You clipped one wire to ground which was usually the dial phone stop if metal, and the other end connected to an antenna wire which was also supplied in the kit. Even so, using the copper window screen on the house still worked better, hi hi.
The novelty of them wore off pretty fast after dad bought me a small transistor radio. It took a 9 volt battery which didn't last very long. It too had an earplug earphone. And if I recall, it didn't pick up any of the stations I really wanted to listen to. The only loud ones were like talk radio and something else. KMOX I believe was the talk station, and the mighty KXEN was the lousy music station, hi hi.
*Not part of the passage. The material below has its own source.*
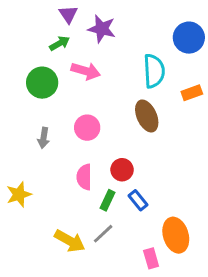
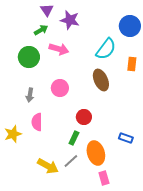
cyan semicircle: (154, 71) -> (106, 49), turned 40
orange rectangle: (192, 93) -> (132, 64), turned -64
pink semicircle: (84, 177) -> (37, 122), moved
blue rectangle: (138, 200) -> (126, 138), moved, turned -32
orange ellipse: (176, 235) -> (96, 153), moved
Couldn't get KXOX the rock n roll station, because KMOX drowned them out, hi hi.
But then transistor radios improved considerably and my next one could pick up any station in a 50 mile radius, hi hi.

By the time I was 10-1/2 I had some old HF receivers from my uncle, learned my Morse Code and got my first Ham license in 1959 at the age of 12. My uncle gave me an old Heathkit Sixer he retired, so I quickly upgraded to Tech Class to use it.
I was already hooked on CW, so over the years, I was usually on 40 and 80 meters using CW. It wasn't until I began building Heathkits myself that I got interested again in all that Ham Radio had to offer.